For sports teams in the modern day, the digital landscape can be a vast one. Fans and those seeking the latest news on their favourite sport or football club don’t get their information from a single place anymore – from Facebook and Twitter to news sites such as The Guardian and The Telegraph, the options are overwhelming. Now with Google publishing sports fixtures and results independently, that simple search bar is creating a situation where the opportunity for clubs to generate web traffic is more difficult than ever. How do you stand out?
Third-party platforms like Facebook, Twitter, Instagram and Youtube are all fantastic places to reach out to fans and spread your club message where you know your fans are going to be listening. But you don’t have true control of Facebook or Twitter channels – the only place you have that is your own site. So, what can you do to make sure people go past the initial Google search and come to your page?
Fans are Everything
Your fanbase is a vital resource that requires constant maintenance to ensure that they keep coming back. Google’s new fixture features tend to appeal only to the fans searching casually– the ones who want the numbers, and that’s all. The fans who click through to your site? They’re the ‘superfans’. Superfans want more than just the fixtures and results; if you offer more, they will take it and feel loved for it. Treat your most loyal fanbase the best you can, and they will stick around, feel rewarded, and pay you back in full in the form of sustained loyalty, which is gold for any site. Use your site to offer the ‘full experience’ that fans won’t be able to get anywhere else. Use Facebook and Twitter as portals to bring readers to your main platform – the club domain.

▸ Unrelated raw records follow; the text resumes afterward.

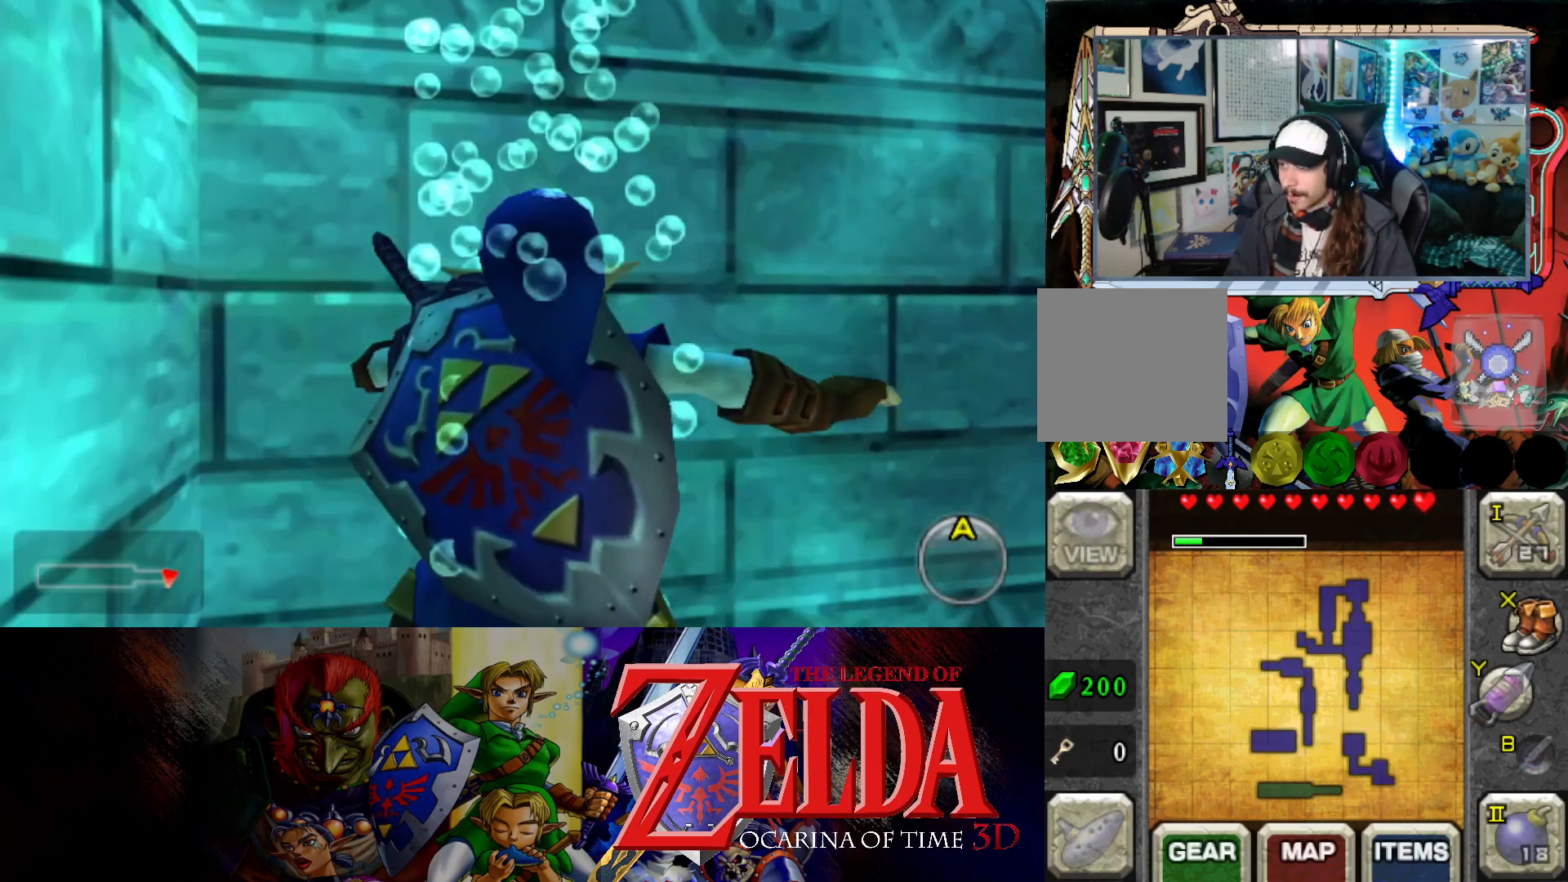
{"buttons": [], "left_stick": "right", "right_stick": "center", "events": []}
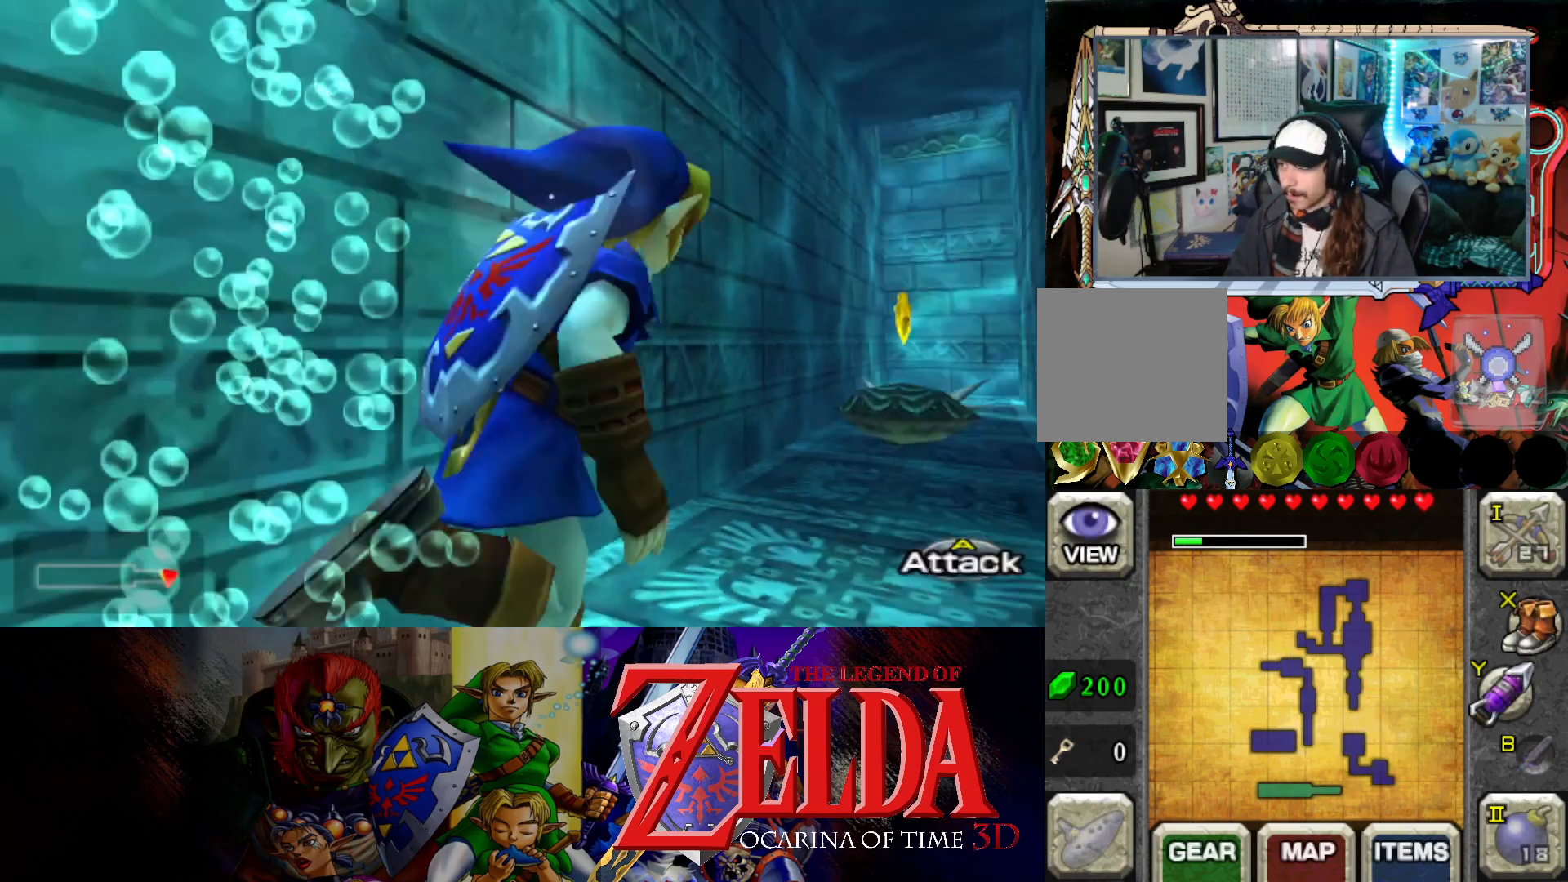
{"buttons": [], "left_stick": "up", "right_stick": "center", "events": [[150, "left_stick", "up"]]}
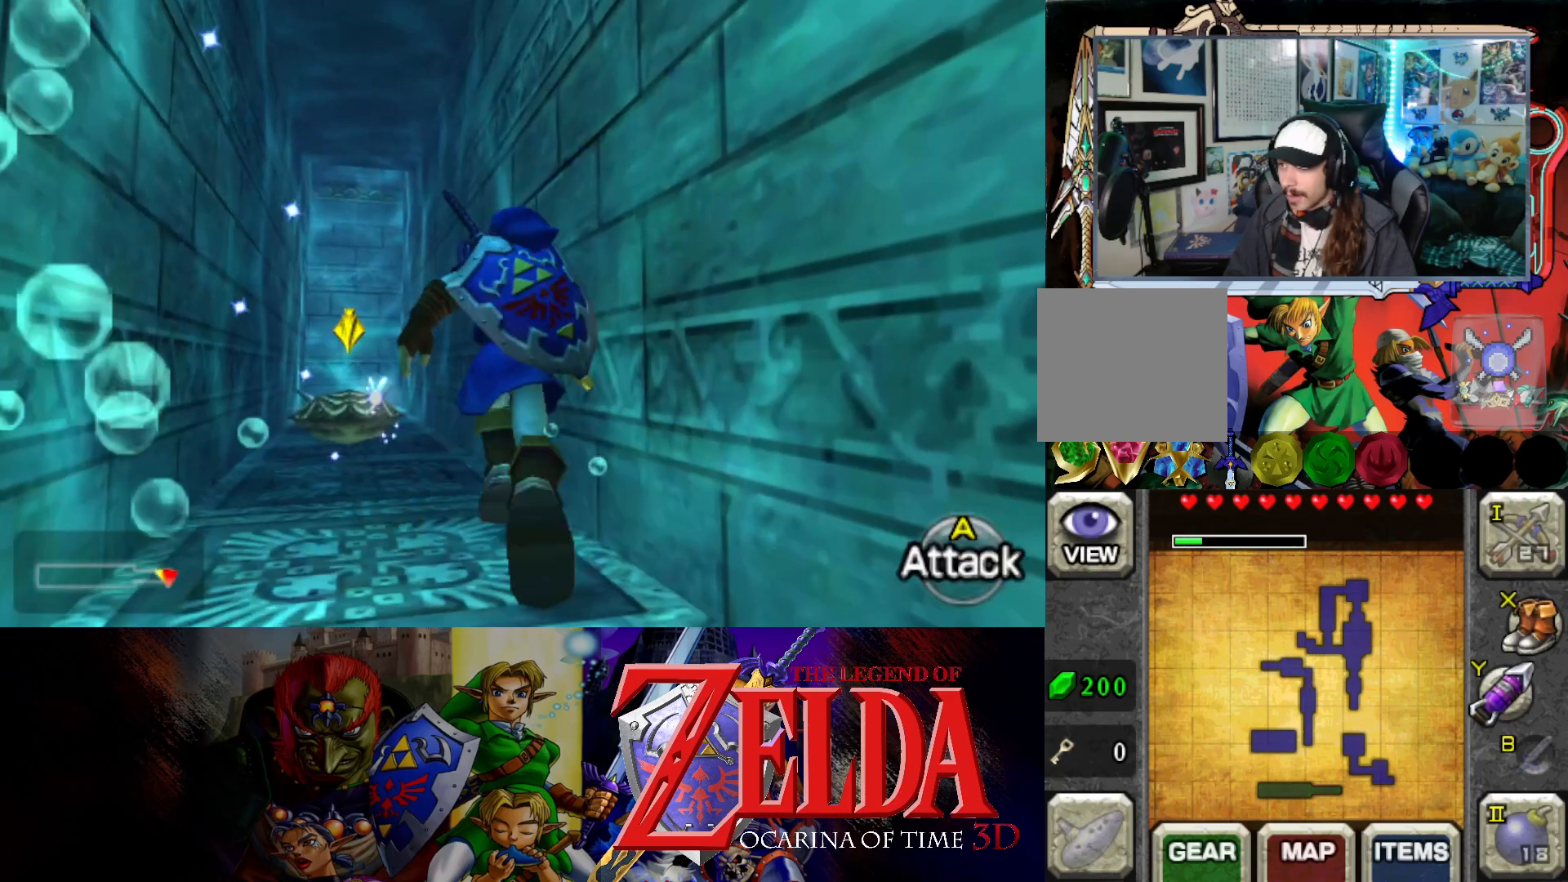
{"buttons": [], "left_stick": "center", "right_stick": "center", "events": [[300, "left_stick", "right"], [350, "left_stick", "center"]]}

‘Influencer’ is the buzz-word of the moment. They’re cultural and social media kings and queens who garner millions of views and hits across their platforms as well as boasting incredibly loyal fanbases. Fitness sector’s Joe Wicks, with his incredibly popular ‘Lean in 15’ series, got his start on social media as ‘The Body Coach’. Marques Brownlee started reviewing tech at 16, and his channel now sees an average view count of 15-20 million a month. Lia Wolf and Sonja Reid are changing the typical ‘gamer’ stereotype for the better. These sector leaders partner with global brands and companies who desperately want to leverage these influencer’s popularity.
Clubs have these influencers too and are in the perfect place to utilise them. This isn’t just first team players – coaches and management want to be heard by fans just as much. You could even make good use of those ‘superfans’ – the hugely popular ‘Sidemen’ Youtube group are themselves avid football fans whose content primarily focusses on FIFA and football.
Right now, the sports industry is kicking the tyres of esports, seeing that as a way to invest and increase their visibility for new possible fanbases. But maybe the real solution to digital success is closer to home; maximising your platform’s pulling power is the easiest way to sustain web traffic.